To begin with, the mythical importance of the region to at least some of the Cossacks fighting in Ukraine was spelled out in an interview with the commander of the Tavrida battalion, Ivan Andreev, who goes by the nom de guerre “Horseman” and hails from the Black Sea Cossack Host in illegally annexed Crimea. Andreev claimed that “Zaporizhzhia Oblast is a territory of historical inhabitance by the Cossacks, the Zaporizhzhian Cossacks, [it is] very symbolic that we were here. And it is a great honor for us here and now to liberate this territory. We will go to Zaporizhzhia and Khortytsia. … For the Cossacks, this is a holy war. Because now there is a clear and open war against the Orthodox Christian world. It is obvious. We see how actively on the territory of Ukraine they are fighting with canons of the Orthodox faith, creating sects there, handing out names. For us, this war, in the first instance, is to protect our faith. But in general, this is a war for the protection of the Russian world” (, September 10).
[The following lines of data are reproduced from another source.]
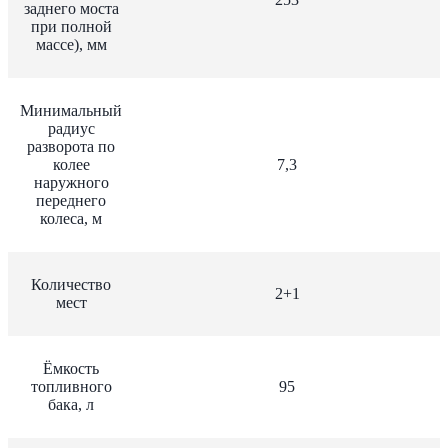
заднего моста
при полной
массе), мм
Минимальный
радиус
разворота по
колее
7,3
наружного
переднего
колеса, м
Количество
2+1
мест
Ёмкость
топливного
95
бака, л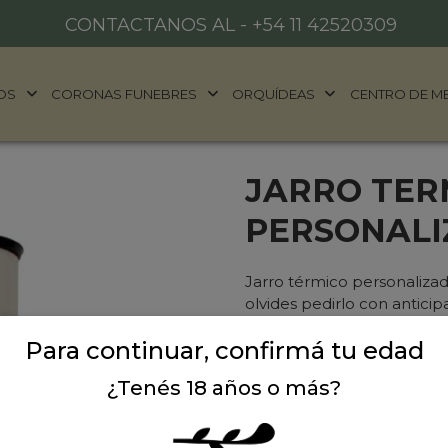
CONTACTANOS AL -
+54 11 42520309
OS
CORONAS FUNEBRES
ORQUÍDEAS
CENTRO DE M
JARRO TER
PERSONALI
Jarro térmico personalizado
olvides pedirlo con antic
al WhatsApp 11-6782-7390
Para continuar, confirmá tu edad
¿Tenés 18 años o más?
Precio: $ 20.900
-
Ca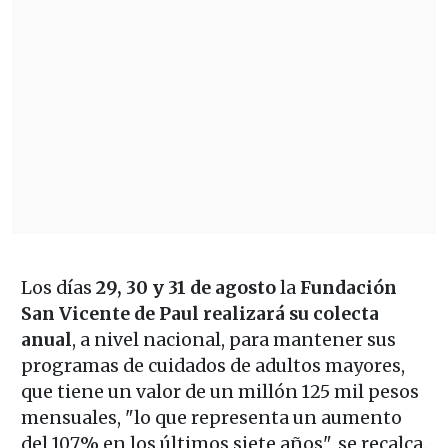
Los días
29, 30 y 31 de agosto
la
Fundación
San Vicente de Paul realizará su colecta
anual
, a nivel nacional, para mantener sus
programas de cuidados de adultos mayores,
que tiene un valor de un millón 125 mil pesos
mensuales, "lo que representa un aumento
del 107% en los últimos siete años", se recalca.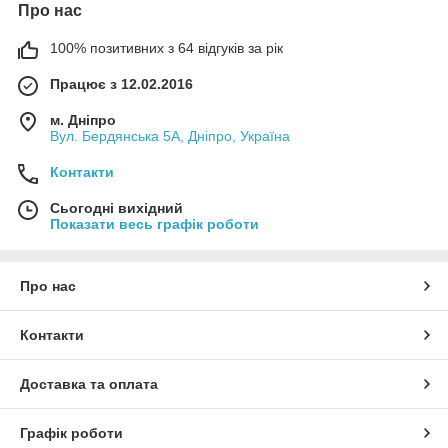
Про нас
100% позитивних з 64 відгуків за рік
Працює з 12.02.2016
м. Дніпро
Вул. Бердянська 5А, Дніпро, Україна
Контакти
Сьогодні вихідний
Показати весь графік роботи
Про нас
Контакти
Доставка та оплата
Графік роботи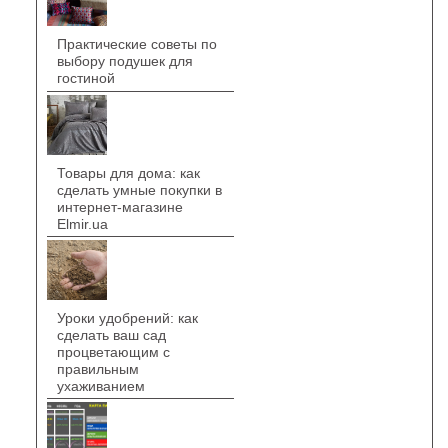
Практические советы по
выбору подушек для
гостиной
Товары для дома: как
сделать умные покупки в
интернет-магазине
Elmir.ua
Уроки удобрений: как
сделать ваш сад
процветающим с
правильным
ухаживанием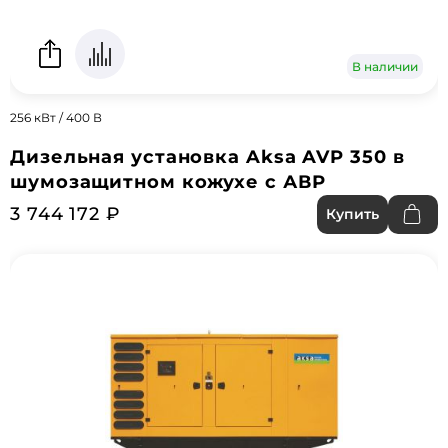
В наличии
256 кВт / 400 В
Дизельная установка Aksa AVP 350 в
шумозащитном кожухе с АВР
3 744 172 ₽
Купить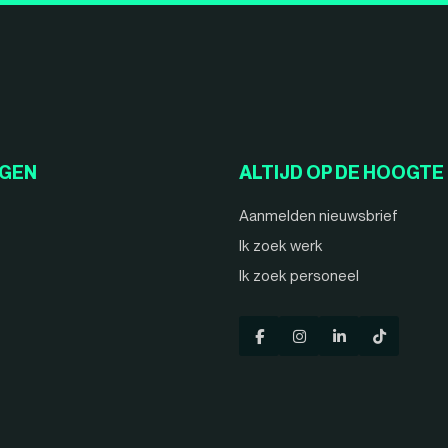
NGEN
ALTIJD OP DE HOOGTE
Aanmelden nieuwsbrief
Ik zoek werk
Ik zoek personeel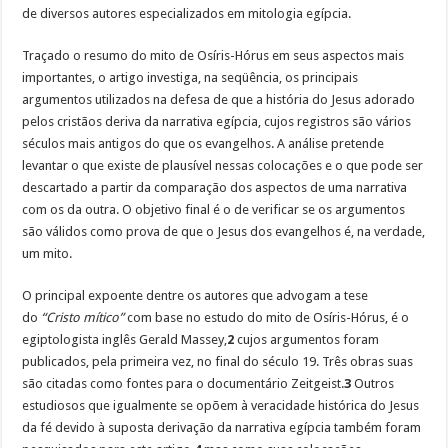
de diversos autores especializados em mitologia egípcia.
Traçado o resumo do mito de Osíris-Hórus em seus aspectos mais
importantes, o artigo investiga, na seqüência, os principais
argumentos utilizados na defesa de que a história do Jesus adorado
pelos cristãos deriva da narrativa egípcia, cujos registros são vários
séculos mais antigos do que os evangelhos. A análise pretende
levantar o que existe de plausível nessas colocações e o que pode ser
descartado a partir da comparação dos aspectos de uma narrativa
com os da outra. O objetivo final é o de verificar se os argumentos
são válidos como prova de que o Jesus dos evangelhos é, na verdade,
um mito.
O principal expoente dentre os autores que advogam a tese
do
“Cristo mítico”
com base no estudo do mito de Osíris-Hórus, é o
egiptologista inglês Gerald Massey,
2
cujos argumentos foram
publicados, pela primeira vez, no final do século 19. Três obras suas
são citadas como fontes para o documentário Zeitgeist.
3
Outros
estudiosos que igualmente se opõem à veracidade histórica do Jesus
da fé devido à suposta derivação da narrativa egípcia também foram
The proximity of the terms “religious” and “Cossack” is revealing, and the number of Cossacks who have served on the front now stands at 8,000, up from 4,000 in early April 2022 (, October 13). Given that approximately 700,000–800,000 Cossacks have “registered” in Russia, it remains a mystery why more registered Cossacks have not been called up into the conflict Perhaps, this is because the Russian regime is saving them to suppress domestic dissent?

But the institutionalization of the Cossack legacy has also expanded during the war, including in Ukraine. In a June 2022 article, since removed from the All-Russian Cossack Society website, several dignitaries discussed the idea of creating a 13th voiska for the Russian Cossack society: the Zaporozhzhian voiska. This would certainly be consistent with plans to expand the presence of Cossack voiska in Russian life, such as the plan to create one in Kaliningrad (see EDM, September 12).

Cossack organizations are also planning on expanding youth organizations to Kherson, Zaporizhzhia, Luhansk and Donetsk (, October 21). Meanwhile, some 27 young Cossacks have sacrificed their lives in the “special military operation,” a number which underscores the calamitous long-term demographic consequences for Russia as it continues to lose military forces at an alarming rate. In this vein, one may ask how much blood Putin is willing to sacrifice on the altar of a criminal invasion in an attempt to exorcize the ghosts of Taras Bul’ba.